Observations on interfibre bonding and fibre segment activation based on the strength properties of laboratory sheets

The aim of this study was to gain better understanding of bonding and activation in paper and to clarify the relationships between these two phenomena and the strength properties of paper. Bonding and activation were studied through examining the mechanical properties of paper. Both in-plane strength properties (tensile strength, tensile stiffness, elastic breaking strain and in-plane tear strength) and z-directional strength properties (Scott bond strength) were examined. The properties of fibre network were varied by beating of chemical pulp fibres and by introducing different levels of drying stress to the network at different solids contents.
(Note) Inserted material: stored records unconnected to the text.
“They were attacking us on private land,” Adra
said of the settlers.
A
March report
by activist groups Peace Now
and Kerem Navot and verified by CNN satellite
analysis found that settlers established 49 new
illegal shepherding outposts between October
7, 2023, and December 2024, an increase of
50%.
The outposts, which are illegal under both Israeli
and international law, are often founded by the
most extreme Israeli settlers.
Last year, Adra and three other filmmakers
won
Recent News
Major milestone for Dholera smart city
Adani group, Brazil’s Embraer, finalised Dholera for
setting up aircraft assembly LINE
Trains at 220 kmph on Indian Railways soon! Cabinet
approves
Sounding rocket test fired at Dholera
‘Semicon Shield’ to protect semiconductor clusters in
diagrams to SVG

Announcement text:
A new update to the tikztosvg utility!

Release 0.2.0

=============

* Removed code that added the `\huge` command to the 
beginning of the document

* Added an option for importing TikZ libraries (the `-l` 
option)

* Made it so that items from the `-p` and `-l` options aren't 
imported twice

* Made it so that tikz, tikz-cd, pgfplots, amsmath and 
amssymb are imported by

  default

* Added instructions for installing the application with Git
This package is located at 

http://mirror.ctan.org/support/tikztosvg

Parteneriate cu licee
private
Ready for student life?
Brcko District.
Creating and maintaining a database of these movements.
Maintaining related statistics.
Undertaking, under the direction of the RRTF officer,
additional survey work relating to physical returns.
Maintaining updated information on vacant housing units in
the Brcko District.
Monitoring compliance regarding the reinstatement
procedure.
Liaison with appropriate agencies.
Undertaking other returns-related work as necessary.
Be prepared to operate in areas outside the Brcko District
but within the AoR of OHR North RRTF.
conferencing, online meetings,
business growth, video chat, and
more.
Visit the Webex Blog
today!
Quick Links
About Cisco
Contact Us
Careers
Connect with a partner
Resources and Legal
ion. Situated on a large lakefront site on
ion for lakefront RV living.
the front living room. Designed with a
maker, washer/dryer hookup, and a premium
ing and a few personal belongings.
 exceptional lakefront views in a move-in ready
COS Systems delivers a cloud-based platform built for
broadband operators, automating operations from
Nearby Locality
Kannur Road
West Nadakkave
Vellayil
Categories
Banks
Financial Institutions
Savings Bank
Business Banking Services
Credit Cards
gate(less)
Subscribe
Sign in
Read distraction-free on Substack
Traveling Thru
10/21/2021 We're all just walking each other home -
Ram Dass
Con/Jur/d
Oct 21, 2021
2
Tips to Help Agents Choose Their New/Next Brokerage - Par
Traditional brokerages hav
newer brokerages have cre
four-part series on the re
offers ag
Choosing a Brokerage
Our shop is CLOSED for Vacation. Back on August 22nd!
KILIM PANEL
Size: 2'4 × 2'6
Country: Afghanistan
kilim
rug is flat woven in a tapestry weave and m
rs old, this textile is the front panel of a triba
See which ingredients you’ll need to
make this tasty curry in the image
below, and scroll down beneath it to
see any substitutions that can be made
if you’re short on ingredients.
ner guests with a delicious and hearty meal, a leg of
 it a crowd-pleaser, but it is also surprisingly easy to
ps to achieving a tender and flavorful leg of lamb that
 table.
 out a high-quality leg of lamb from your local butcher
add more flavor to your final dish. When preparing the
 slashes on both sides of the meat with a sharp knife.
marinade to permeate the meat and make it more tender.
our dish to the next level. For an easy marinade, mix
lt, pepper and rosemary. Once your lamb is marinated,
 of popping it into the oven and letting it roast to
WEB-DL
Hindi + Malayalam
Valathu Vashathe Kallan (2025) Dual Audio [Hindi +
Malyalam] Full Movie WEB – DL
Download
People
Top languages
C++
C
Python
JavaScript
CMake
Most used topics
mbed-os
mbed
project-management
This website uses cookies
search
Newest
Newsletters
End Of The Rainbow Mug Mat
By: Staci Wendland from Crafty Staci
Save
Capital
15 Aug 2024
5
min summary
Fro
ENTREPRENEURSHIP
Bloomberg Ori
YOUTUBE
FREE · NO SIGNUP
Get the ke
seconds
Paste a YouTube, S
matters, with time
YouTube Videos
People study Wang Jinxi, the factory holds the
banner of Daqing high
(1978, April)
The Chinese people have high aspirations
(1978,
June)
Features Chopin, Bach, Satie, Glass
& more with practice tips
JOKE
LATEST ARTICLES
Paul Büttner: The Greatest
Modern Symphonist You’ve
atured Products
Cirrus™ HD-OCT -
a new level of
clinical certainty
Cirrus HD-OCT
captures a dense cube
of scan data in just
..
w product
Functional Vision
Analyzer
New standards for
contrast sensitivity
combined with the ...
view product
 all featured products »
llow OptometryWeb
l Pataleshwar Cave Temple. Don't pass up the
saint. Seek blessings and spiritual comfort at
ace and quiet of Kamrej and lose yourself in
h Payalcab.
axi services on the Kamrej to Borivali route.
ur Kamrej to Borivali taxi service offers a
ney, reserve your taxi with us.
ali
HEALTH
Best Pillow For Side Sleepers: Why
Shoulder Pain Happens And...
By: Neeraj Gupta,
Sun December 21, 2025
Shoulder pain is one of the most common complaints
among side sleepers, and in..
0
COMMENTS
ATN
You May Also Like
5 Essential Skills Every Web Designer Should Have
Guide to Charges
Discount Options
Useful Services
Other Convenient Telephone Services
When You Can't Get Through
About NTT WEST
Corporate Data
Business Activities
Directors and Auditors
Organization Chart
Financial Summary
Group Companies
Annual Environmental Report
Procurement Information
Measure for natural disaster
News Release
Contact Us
Different mixtures of chemical and mechanical pulps were used as well. As a generalisation, it can be said that the in-plane properties of laboratory sheets were improved by increasing drying stress. This improvement arises from increasing activation, ie. the removal of slackness and curls from the unbonded fibre segments within the network. Activation straightens those segments into load-bearing units. On the other hand, z-directional strength properties, or bond strength, in most cases decreased by increasing drying stress. The strain introduced to the network affects the bonded areas of fibres negatively, but the extent of this effect depends quite much on the fibre composition, degree of drying stress and the solids content at which strain has been introduced. It seems that the structure of the bonded area influences sheet behaviour and the development of strength properties significantly. Bonding and activation are both essential properties of fibre network in relation to its strength properties.